For about a year, Nancy and Christians from another village listened to the woman’s struggles, adjusting their prayers along the way, until one day, Maly accepted Christ as her Savior. Soon after, Maly’s husband left her and the children in a drunken rage. She asked Nancy to put Sovan’s name in the book. They prayed for the man together.

“God has done great miracles for my family,” Maly says, smiling at her husband. He returned home and became a Christ follower four months ago. Now, the couple trains to lead a church meeting in their home.

“I’m not good at preaching but I have a story to tell and I know how to pray,” she says, looking at the courtyard filled with people. “One day, they will believe like I do.”

Tears well in Maly’s eyes as she thinks about the number of neighbors who do not know Jesus. She knows Nancy will pray for those recorded in her notebook but Maly must do her part, too. She doesn’t need a “cheat sheet.” These are her neighbors … her friends. She not only knows their names; she knows their needs.

Maly knows that Tuong and her mother are desperate and scared of the spirits. So, the Christian prays for their family by name. For weeks, she walks the dirt path winding through the village to their home. She listens to their struggles, cares for their needs, tells them stories of Jesus and … prays.
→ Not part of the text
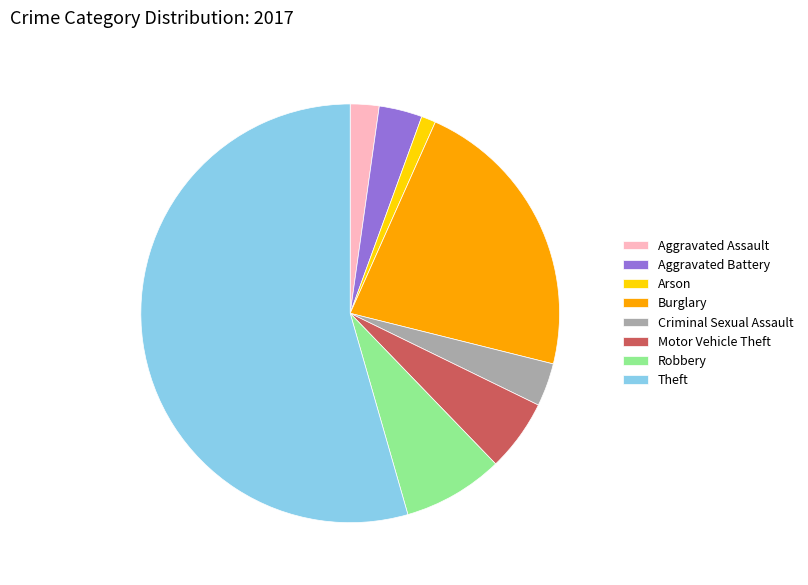

Between Aggravated Battery and Robbery, which is larger?

Robbery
Soon, the teenager, thought to be “crazy” or demon possessed, can hold normal conversations. She’s no longer running through the village in fits. Instead, Tuong sits still, listening to the sermon at the house church. She sings praises to God. The entire village is amazed by the miracle but Maly just smiles. She expected nothing less.

Now, Tuong has a story to tell … and she knows how to pray.

*Name Changed

(EDITOR’S NOTE – Susie Rain is a writer who lives in Southeast Asia.)